FOLHA DE SP - 30/11
RIO DE JANEIRO - Nelson Rodrigues deixou centenas de frases definitivas, você sabe. Mas Nelson morreu em 1980, e o mundo seguiu sem ele. Daí que, diante de algum novo escândalo nacional, sempre me perguntam o que ele diria se ainda estivesse por aqui. Respondo que esse é um tipo de suposição em que ninguém me pega -tentar adivinhar o pensamento de Nelson Rodrigues. Mas a política é dinâmica e, de repente, talvez até algumas frases de Nelson tenham de ser revistas.
Sobre Brasília, por exemplo -não a cidade, mas o poder-, ideal para o planejamento e prática de atos ao largo da nação. Em 1969, Nelson afirmou que lá "todos são inocentes e todos são cúmplices" -frase que, com a ressalva de um ou outro breve intervalo de decência, atravessou décadas e chegou até nós. Pois pode deixar de se aplicar, agora que o processo do mensalão abriu a tampa do vaso e expôs os "malfeitos" que uma rede de cúmplices produziu e deixou para trás.

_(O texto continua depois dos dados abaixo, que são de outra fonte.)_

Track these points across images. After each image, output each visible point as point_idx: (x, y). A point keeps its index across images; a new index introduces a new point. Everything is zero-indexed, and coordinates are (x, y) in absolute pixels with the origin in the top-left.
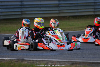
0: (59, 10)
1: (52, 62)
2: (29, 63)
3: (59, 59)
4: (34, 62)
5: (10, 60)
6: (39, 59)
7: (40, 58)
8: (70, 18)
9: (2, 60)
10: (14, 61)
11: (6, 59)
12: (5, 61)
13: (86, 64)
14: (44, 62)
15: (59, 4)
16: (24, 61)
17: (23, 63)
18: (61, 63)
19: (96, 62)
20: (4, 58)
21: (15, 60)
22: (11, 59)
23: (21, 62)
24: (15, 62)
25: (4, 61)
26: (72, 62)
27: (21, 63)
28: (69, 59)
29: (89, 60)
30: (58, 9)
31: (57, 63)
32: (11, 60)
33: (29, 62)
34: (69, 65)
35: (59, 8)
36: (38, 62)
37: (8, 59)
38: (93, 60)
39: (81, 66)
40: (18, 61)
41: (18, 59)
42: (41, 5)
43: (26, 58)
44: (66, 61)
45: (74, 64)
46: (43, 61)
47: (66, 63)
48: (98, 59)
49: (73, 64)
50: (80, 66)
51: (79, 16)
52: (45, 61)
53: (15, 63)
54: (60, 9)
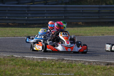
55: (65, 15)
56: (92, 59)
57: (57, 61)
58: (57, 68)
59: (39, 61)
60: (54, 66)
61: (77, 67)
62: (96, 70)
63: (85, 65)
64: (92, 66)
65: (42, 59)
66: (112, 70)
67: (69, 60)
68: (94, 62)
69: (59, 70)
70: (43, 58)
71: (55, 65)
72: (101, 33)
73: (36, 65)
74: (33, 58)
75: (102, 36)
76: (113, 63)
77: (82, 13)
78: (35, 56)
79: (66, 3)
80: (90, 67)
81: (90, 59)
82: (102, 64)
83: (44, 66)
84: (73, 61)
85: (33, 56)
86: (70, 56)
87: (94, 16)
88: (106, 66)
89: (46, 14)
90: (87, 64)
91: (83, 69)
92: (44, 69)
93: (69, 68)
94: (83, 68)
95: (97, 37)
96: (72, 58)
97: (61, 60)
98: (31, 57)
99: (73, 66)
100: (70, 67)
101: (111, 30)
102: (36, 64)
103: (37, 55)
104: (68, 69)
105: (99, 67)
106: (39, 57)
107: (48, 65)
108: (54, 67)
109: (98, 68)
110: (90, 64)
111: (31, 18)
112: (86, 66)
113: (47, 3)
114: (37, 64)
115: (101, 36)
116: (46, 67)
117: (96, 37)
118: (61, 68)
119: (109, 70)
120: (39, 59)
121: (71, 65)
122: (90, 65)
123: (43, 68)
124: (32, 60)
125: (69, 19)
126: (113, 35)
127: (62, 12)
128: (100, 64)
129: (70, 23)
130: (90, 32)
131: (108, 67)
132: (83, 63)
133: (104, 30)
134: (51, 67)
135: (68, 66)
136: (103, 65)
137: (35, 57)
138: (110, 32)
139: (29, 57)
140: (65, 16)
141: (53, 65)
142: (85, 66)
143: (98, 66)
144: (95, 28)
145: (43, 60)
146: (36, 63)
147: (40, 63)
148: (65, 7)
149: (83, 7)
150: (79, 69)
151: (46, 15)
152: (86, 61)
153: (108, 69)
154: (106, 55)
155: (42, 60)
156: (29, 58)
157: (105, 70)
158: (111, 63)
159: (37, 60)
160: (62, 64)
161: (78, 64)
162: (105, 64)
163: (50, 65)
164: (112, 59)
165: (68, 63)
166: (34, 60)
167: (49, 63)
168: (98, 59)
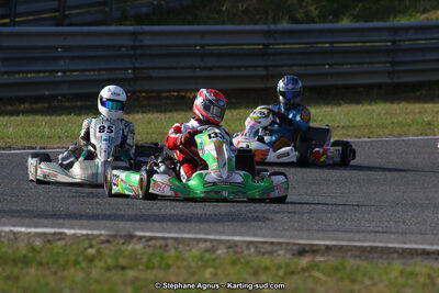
0: (266, 67)
1: (230, 247)
2: (149, 246)
3: (255, 235)
4: (167, 245)
5: (83, 235)
6: (185, 236)
7: (189, 232)
9: (57, 237)
10: (98, 240)
11: (72, 232)
12: (67, 239)
13: (350, 254)
14: (202, 245)
15: (266, 45)
16: (131, 240)
17: (130, 247)
18: (262, 250)
19: (382, 247)
20: (66, 231)
21: (101, 235)
22: (89, 232)
23: (124, 243)
24: (103, 242)
25: (64, 239)
26: (301, 248)
27: (123, 247)
28: (291, 237)
29: (359, 241)
30: (263, 63)
31: (248, 248)
32: (87, 235)
33: (150, 243)
34: (289, 256)
36: (181, 246)
37: (79, 232)
38: (374, 241)
39: (331, 259)
40: (111, 239)
41: (113, 233)
42: (202, 46)
43: (143, 230)
44: (280, 244)
45: (307, 252)
46: (198, 240)
47: (279, 247)
48: (393, 236)
49: (302, 251)
50: (328, 261)
51: (337, 87)
52: (205, 240)
53: (103, 246)
54: (270, 63)
55: (137, 65)
56: (241, 234)
57: (108, 241)
58: (109, 269)
59: (38, 243)
60: (97, 263)
61: (185, 264)
62: (256, 274)
63: (214, 256)
64: (242, 260)
65: (50, 238)
66: (317, 274)
67: (151, 238)
68: (250, 243)
69: (115, 277)
70: (52, 230)
71: (100, 260)
73: (25, 261)
74: (14, 233)
76: (323, 248)
77: (202, 55)
78: (22, 226)
79: (139, 20)
80: (233, 263)
81: (234, 234)
82: (280, 252)
83: (56, 262)
84: (170, 242)
85: (14, 226)
87: (246, 67)
88: (296, 260)
89: (62, 62)
90: (221, 251)
91: (208, 273)
92: (55, 274)
93: (153, 268)
94: (206, 267)
96: (163, 230)
97: (122, 241)
98: (7, 229)
99: (171, 262)
100: (157, 264)
102: (25, 256)
103: (27, 221)
104: (151, 275)
105: (268, 264)
106: (36, 227)
107: (72, 258)
108: (95, 266)
109: (266, 269)
110: (236, 253)
112: (218, 262)
113: (64, 16)
114: (30, 255)
116: (64, 267)
118: (124, 268)
119: (306, 274)
121: (162, 258)
122: (235, 257)
123: (53, 270)
124: (9, 240)
125: (151, 78)
127: (123, 51)
128: (271, 253)
129: (154, 94)
131: (305, 261)
132: (207, 251)
134: (84, 265)
135: (149, 260)
136: (282, 256)
137: (23, 229)
140: (134, 69)
141: (91, 260)
142: (214, 260)
143: (266, 261)
145: (54, 241)
146: (24, 252)
147: (39, 252)
148: (135, 34)
149: (203, 33)
150: (193, 274)
151: (62, 64)
152: (221, 241)
153: (304, 270)
154: (297, 216)
155: (49, 241)
157: (293, 273)
158: (315, 248)
159: (28, 241)
160: (126, 253)
161: (187, 255)
162: (292, 250)
163: (80, 259)
164: (318, 231)
165: (148, 250)
166: (16, 239)
167: (75, 252)
168: (263, 231)
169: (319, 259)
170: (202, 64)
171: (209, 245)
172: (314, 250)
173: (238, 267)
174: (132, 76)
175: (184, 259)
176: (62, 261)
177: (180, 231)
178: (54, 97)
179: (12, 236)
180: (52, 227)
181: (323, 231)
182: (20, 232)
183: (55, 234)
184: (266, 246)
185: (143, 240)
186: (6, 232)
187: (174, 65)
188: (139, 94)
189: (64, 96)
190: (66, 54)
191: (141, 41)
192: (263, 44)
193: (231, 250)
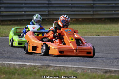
1: (82, 70)
2: (55, 69)
3: (91, 66)
4: (61, 69)
5: (32, 65)
7: (68, 65)
8: (106, 20)
9: (24, 66)
10: (37, 67)
11: (29, 64)
12: (27, 66)
14: (73, 69)
15: (94, 4)
16: (49, 67)
17: (48, 69)
18: (93, 71)
20: (27, 63)
21: (39, 65)
22: (35, 64)
23: (46, 68)
24: (39, 68)
25: (26, 66)
26: (106, 70)
27: (46, 69)
28: (102, 67)
30: (92, 10)
31: (88, 71)
32: (34, 65)
34: (102, 73)
35: (93, 8)
36: (66, 69)
39: (117, 74)
40: (42, 66)
41: (43, 64)
42: (72, 4)
43: (52, 64)
44: (99, 69)
45: (108, 72)
46: (72, 67)
47: (99, 70)
49: (107, 72)
50: (115, 75)
52: (74, 67)
53: (39, 69)
54: (94, 10)
55: (50, 10)
56: (85, 66)
57: (41, 67)
58: (41, 76)
59: (17, 67)
60: (37, 74)
64: (86, 74)
65: (21, 66)
67: (55, 66)
68: (89, 69)
70: (22, 63)
71: (39, 73)
72: (96, 32)
73: (13, 73)
74: (9, 64)
75: (97, 36)
76: (114, 71)
78: (12, 62)
80: (83, 75)
81: (83, 66)
83: (24, 73)
84: (62, 68)
85: (9, 62)
86: (56, 62)
88: (105, 74)
89: (24, 8)
90: (79, 71)
95: (90, 38)
96: (59, 64)
97: (46, 67)
98: (7, 62)
99: (62, 74)
100: (57, 75)
101: (109, 29)
102: (13, 71)
103: (13, 60)
105: (95, 76)
106: (16, 62)
107: (29, 72)
108: (37, 75)
111: (5, 14)
114: (15, 71)
115: (95, 36)
116: (27, 75)
117: (88, 38)
120: (17, 65)
122: (84, 73)
124: (7, 66)
125: (53, 14)
126: (111, 35)
127: (45, 5)
130: (81, 31)
131: (108, 75)
132: (74, 71)
133: (99, 29)
134: (33, 75)
135: (55, 74)
136: (100, 73)
137: (12, 63)
138: (107, 31)
139: (4, 62)
140: (48, 11)
141: (35, 73)
142: (77, 74)
144: (88, 27)
146: (13, 70)
147: (17, 70)
152: (79, 68)
155: (21, 67)
156: (4, 64)
158: (111, 71)
159: (14, 67)
160: (47, 71)
161: (68, 72)
162: (103, 71)
163: (32, 73)
164: (111, 65)
165: (54, 70)
166: (10, 66)
167: (30, 70)
168: (93, 65)
169: (113, 74)
170: (71, 10)
171: (75, 69)
172: (110, 72)
173: (85, 76)
174: (48, 13)
175: (67, 74)
176: (25, 73)
177: (65, 64)
178: (21, 20)
179: (8, 65)
180: (22, 62)
181: (113, 65)
182: (11, 64)
183: (23, 64)
184: (94, 70)
185: (53, 67)
186: (6, 64)
187: (62, 10)
188: (50, 20)
189: (25, 20)
190: (26, 5)
191: (51, 2)
192: (93, 4)
193: (82, 71)
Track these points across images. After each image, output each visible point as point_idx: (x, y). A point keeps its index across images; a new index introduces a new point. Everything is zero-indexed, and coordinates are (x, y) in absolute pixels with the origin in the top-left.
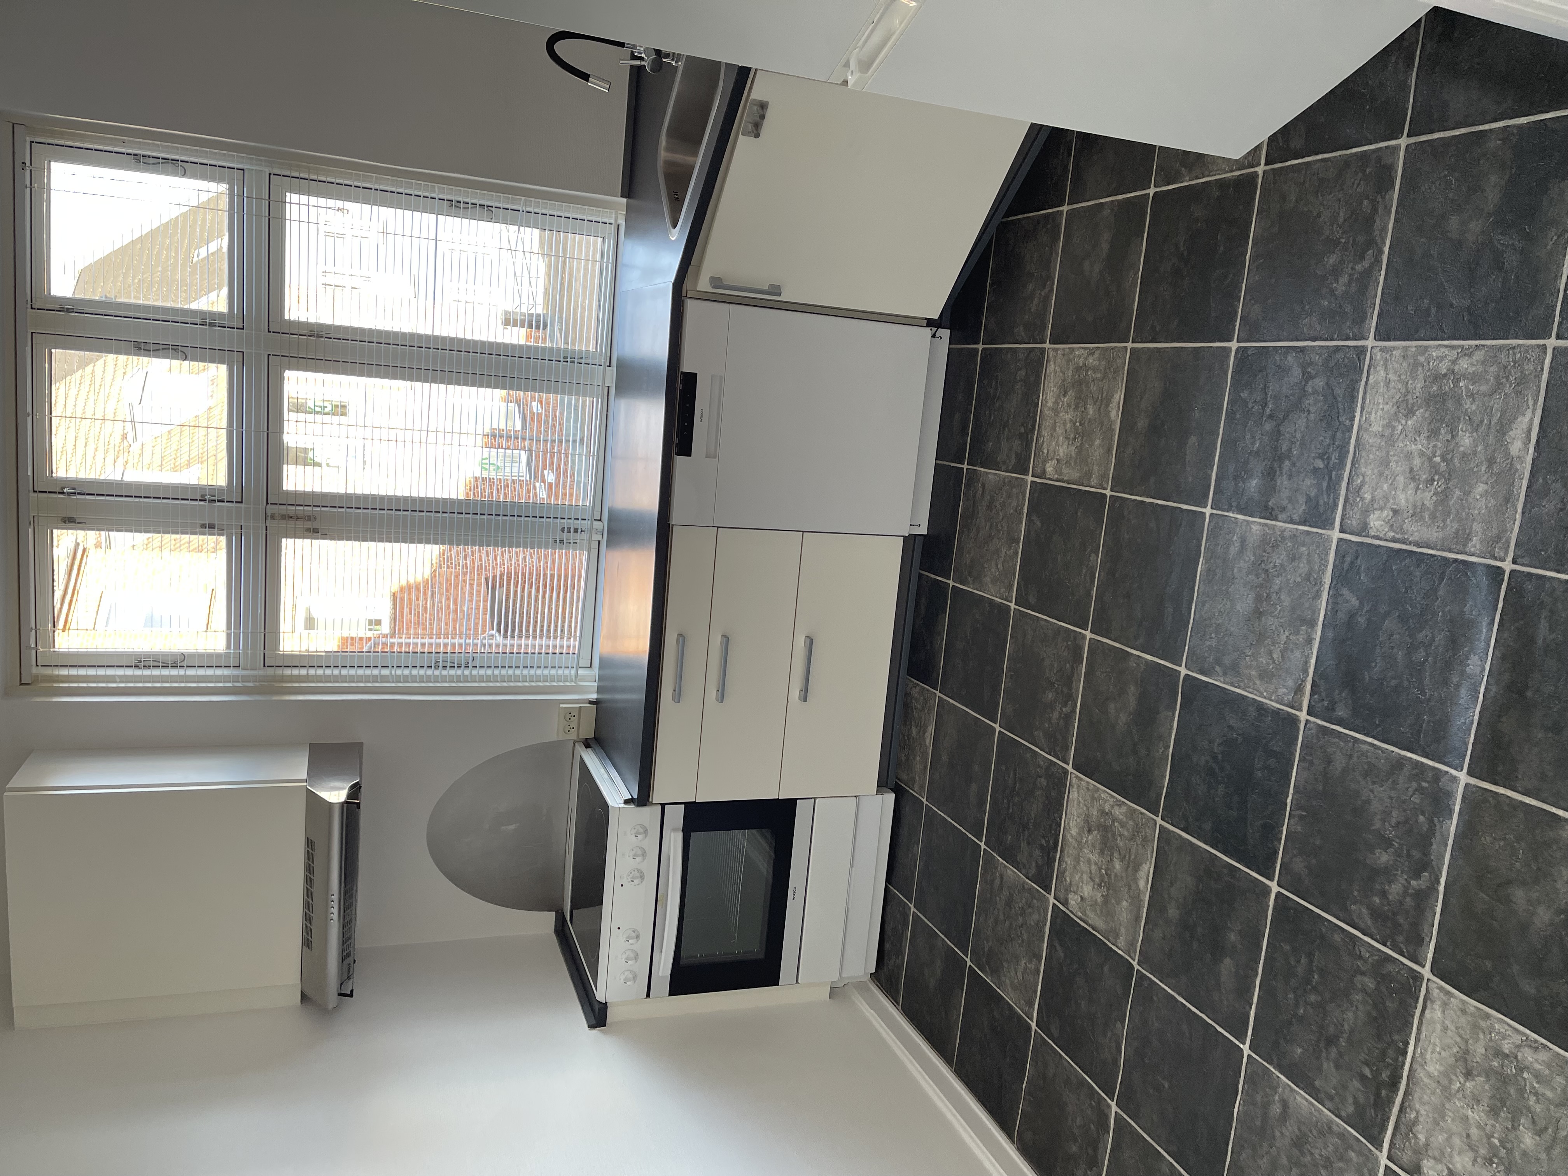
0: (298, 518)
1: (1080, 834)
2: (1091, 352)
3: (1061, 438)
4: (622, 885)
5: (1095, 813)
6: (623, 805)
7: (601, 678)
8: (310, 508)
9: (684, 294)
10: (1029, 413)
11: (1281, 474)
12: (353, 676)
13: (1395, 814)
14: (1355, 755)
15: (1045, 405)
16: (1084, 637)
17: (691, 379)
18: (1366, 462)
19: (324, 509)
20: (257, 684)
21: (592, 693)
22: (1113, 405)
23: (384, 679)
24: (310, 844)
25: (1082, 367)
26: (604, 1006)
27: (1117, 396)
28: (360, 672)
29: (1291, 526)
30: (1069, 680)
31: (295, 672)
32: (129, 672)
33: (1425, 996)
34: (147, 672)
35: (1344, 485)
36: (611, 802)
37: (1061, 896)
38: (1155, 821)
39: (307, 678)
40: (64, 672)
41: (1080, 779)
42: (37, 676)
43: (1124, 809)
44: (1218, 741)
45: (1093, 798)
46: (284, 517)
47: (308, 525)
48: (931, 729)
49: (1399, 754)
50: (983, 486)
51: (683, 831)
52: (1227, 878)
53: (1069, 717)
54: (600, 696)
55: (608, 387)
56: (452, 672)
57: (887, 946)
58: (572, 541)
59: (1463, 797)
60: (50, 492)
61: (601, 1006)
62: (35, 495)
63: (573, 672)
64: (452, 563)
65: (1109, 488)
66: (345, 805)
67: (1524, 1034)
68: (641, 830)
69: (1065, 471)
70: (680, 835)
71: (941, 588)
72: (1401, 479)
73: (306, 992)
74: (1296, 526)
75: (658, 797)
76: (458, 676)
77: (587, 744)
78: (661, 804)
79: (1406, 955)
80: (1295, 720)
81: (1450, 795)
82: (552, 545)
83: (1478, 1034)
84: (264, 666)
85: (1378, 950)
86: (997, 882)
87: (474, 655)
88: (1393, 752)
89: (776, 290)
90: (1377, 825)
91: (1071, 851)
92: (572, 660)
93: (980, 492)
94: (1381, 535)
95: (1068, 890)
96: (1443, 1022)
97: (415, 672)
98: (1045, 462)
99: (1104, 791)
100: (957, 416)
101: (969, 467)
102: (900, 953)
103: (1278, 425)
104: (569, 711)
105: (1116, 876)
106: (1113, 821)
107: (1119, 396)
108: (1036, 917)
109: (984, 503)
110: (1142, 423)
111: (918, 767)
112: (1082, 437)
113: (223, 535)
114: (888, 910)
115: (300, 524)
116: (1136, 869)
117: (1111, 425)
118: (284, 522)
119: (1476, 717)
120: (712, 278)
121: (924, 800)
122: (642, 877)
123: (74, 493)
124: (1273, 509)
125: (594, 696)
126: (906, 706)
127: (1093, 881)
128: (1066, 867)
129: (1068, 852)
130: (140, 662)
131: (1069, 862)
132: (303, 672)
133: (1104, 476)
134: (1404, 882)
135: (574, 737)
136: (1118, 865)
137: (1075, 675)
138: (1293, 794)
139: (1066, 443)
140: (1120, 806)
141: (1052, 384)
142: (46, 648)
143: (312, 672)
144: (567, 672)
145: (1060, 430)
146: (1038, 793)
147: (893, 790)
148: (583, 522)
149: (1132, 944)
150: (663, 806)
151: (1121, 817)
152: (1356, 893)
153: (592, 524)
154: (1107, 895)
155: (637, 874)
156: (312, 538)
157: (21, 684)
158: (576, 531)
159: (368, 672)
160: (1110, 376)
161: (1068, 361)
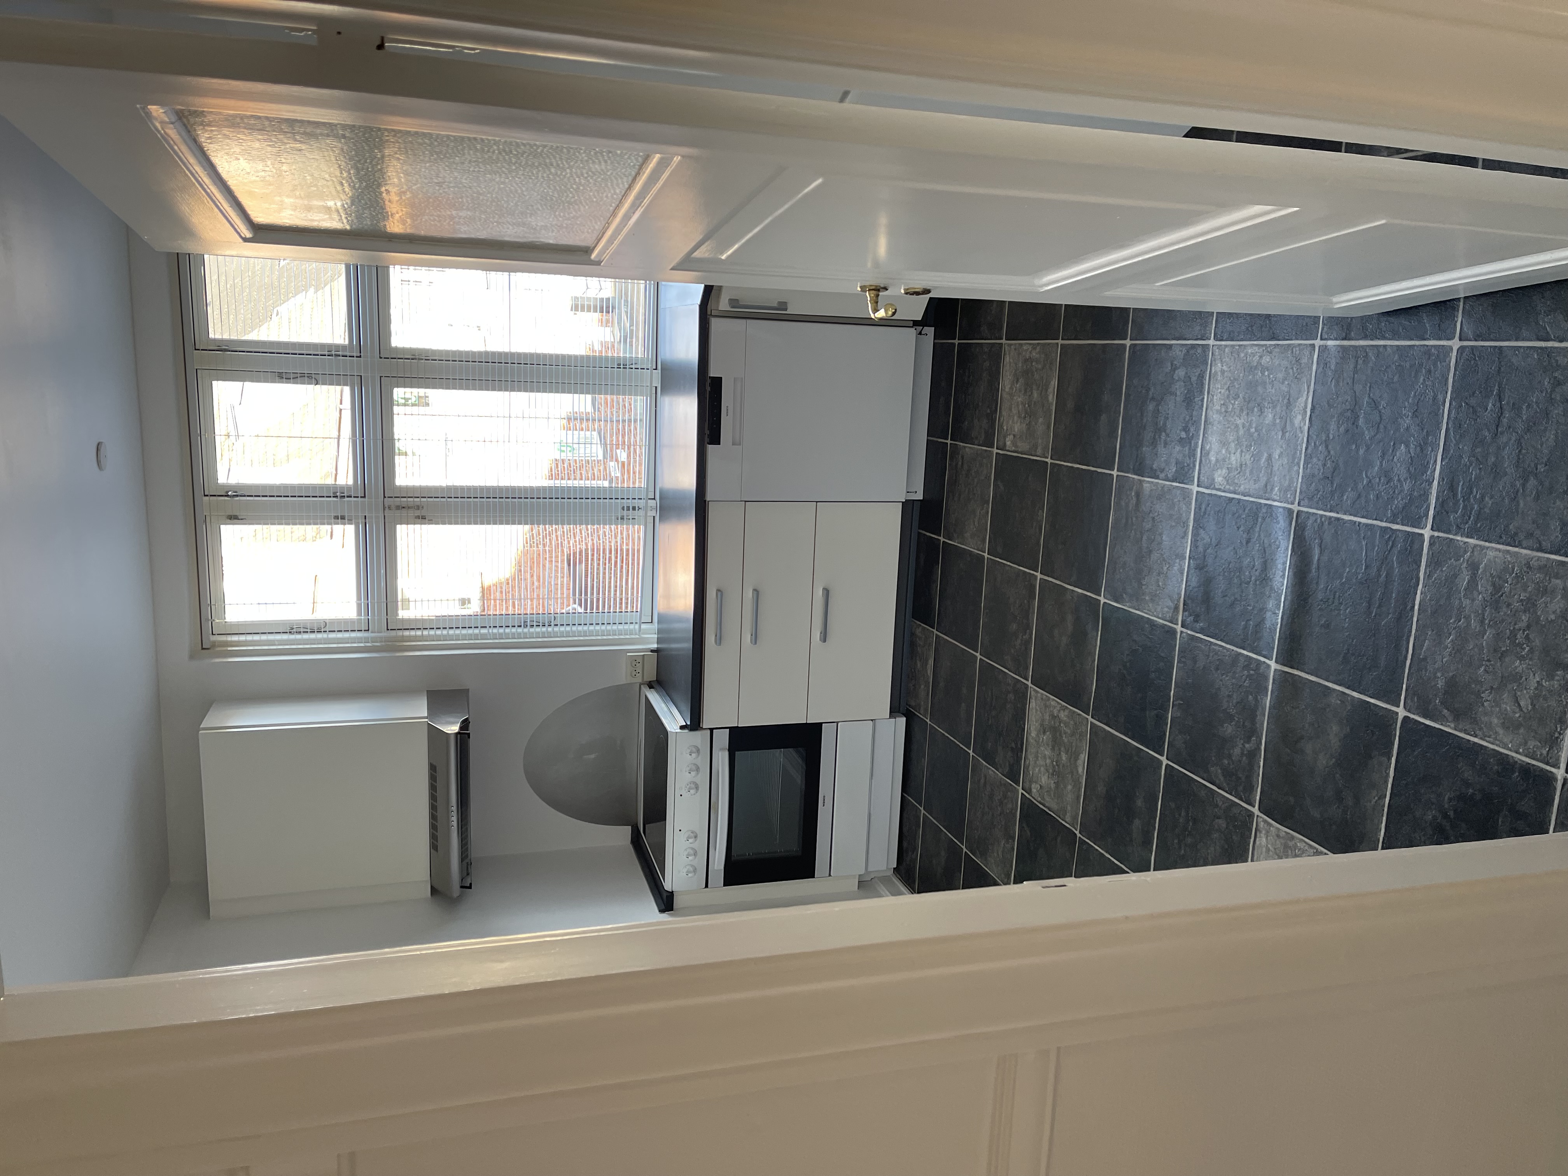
0: (409, 508)
1: (1037, 735)
2: (1034, 347)
3: (1015, 417)
4: (681, 795)
5: (1048, 718)
6: (679, 731)
7: (660, 631)
8: (418, 500)
9: (709, 313)
10: (993, 397)
11: (1160, 444)
12: (458, 635)
13: (1235, 696)
14: (1211, 654)
15: (1004, 390)
16: (1036, 577)
17: (717, 382)
18: (1212, 432)
19: (429, 499)
20: (383, 643)
21: (653, 643)
22: (1050, 390)
23: (484, 637)
24: (433, 768)
25: (1028, 359)
26: (671, 894)
27: (1052, 383)
28: (464, 631)
29: (1167, 483)
30: (1027, 614)
31: (413, 633)
32: (285, 637)
33: (1256, 829)
34: (299, 636)
35: (1199, 450)
36: (669, 729)
37: (1027, 786)
38: (1088, 719)
39: (422, 638)
40: (235, 638)
41: (1037, 692)
42: (214, 642)
43: (1067, 712)
44: (1127, 652)
45: (1046, 706)
46: (398, 508)
47: (418, 513)
48: (931, 662)
49: (1237, 652)
50: (963, 457)
51: (729, 750)
52: (1136, 758)
53: (1027, 643)
54: (659, 646)
55: (656, 387)
56: (538, 629)
57: (905, 844)
58: (631, 517)
59: (1274, 680)
60: (219, 496)
61: (668, 894)
62: (207, 498)
63: (637, 626)
64: (534, 542)
65: (1050, 457)
66: (459, 736)
67: (1315, 848)
68: (694, 750)
69: (1019, 444)
70: (727, 754)
71: (933, 545)
72: (1233, 445)
73: (436, 886)
74: (1170, 483)
75: (707, 723)
76: (543, 633)
77: (651, 686)
78: (709, 729)
79: (1244, 799)
80: (1174, 632)
81: (1266, 678)
82: (615, 521)
83: (1288, 852)
84: (388, 630)
85: (1228, 799)
86: (982, 781)
87: (556, 615)
88: (1233, 650)
89: (783, 306)
90: (1225, 705)
91: (1031, 750)
92: (636, 617)
93: (960, 463)
94: (1222, 488)
95: (1031, 782)
96: (1267, 845)
97: (508, 630)
98: (1005, 437)
99: (1054, 700)
100: (942, 399)
101: (952, 442)
102: (915, 849)
103: (1158, 405)
104: (634, 659)
105: (1063, 766)
106: (1060, 723)
107: (1054, 383)
108: (1010, 806)
109: (964, 473)
110: (1070, 405)
111: (922, 694)
112: (1030, 417)
113: (352, 524)
114: (905, 815)
115: (412, 513)
116: (1077, 759)
117: (1049, 407)
118: (399, 511)
119: (1279, 620)
120: (730, 300)
121: (928, 721)
122: (697, 788)
123: (237, 496)
124: (1156, 470)
125: (655, 646)
126: (913, 645)
127: (1048, 772)
128: (1029, 763)
129: (1030, 752)
130: (292, 629)
131: (1031, 759)
132: (419, 633)
133: (1045, 448)
134: (1241, 746)
135: (640, 680)
136: (1064, 757)
137: (1031, 608)
138: (1175, 689)
139: (1019, 421)
140: (1064, 710)
141: (1008, 374)
142: (222, 619)
143: (426, 633)
144: (632, 626)
145: (1014, 411)
146: (1008, 706)
147: (905, 715)
148: (640, 501)
149: (1075, 818)
150: (712, 730)
151: (1065, 719)
152: (1213, 758)
153: (647, 503)
154: (1058, 782)
155: (693, 786)
156: (421, 524)
157: (203, 649)
158: (634, 509)
159: (470, 631)
160: (1047, 367)
161: (1019, 354)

Já outra antiga imagem de Nelson, adaptada ao noticiário recente, tornou-se materialmente visível: a de que a corrupção no Brasil "pinga do teto e escorre pelas paredes". Só assim Rosemary Noronha, simples secretária de certo órgão, poderia nomear pessoas para cargos tão acima de sua posição na hierarquia. O único a não se espantar com isso talvez fosse Nelson. Para ele, não havia pessoa insignificante: "O mais humilde mata-mosquito pode se julgar um Napoleão, um César, e agir de acordo". Como tinha costas quentes, Rosemary convenceu-se de que era a Cleópatra de si mesma.
E, ao ouvir os protestos vociferados de ex-grandes nomes da política contra suas condenações, alegando uma inocência de vestais, vem-me a imagem de Millôr Fernandes: "o rabo escondido, com o gato de fora".
Muito boa mesmo, exceto por não fazer jus à inteligência e à integridade dos gatos.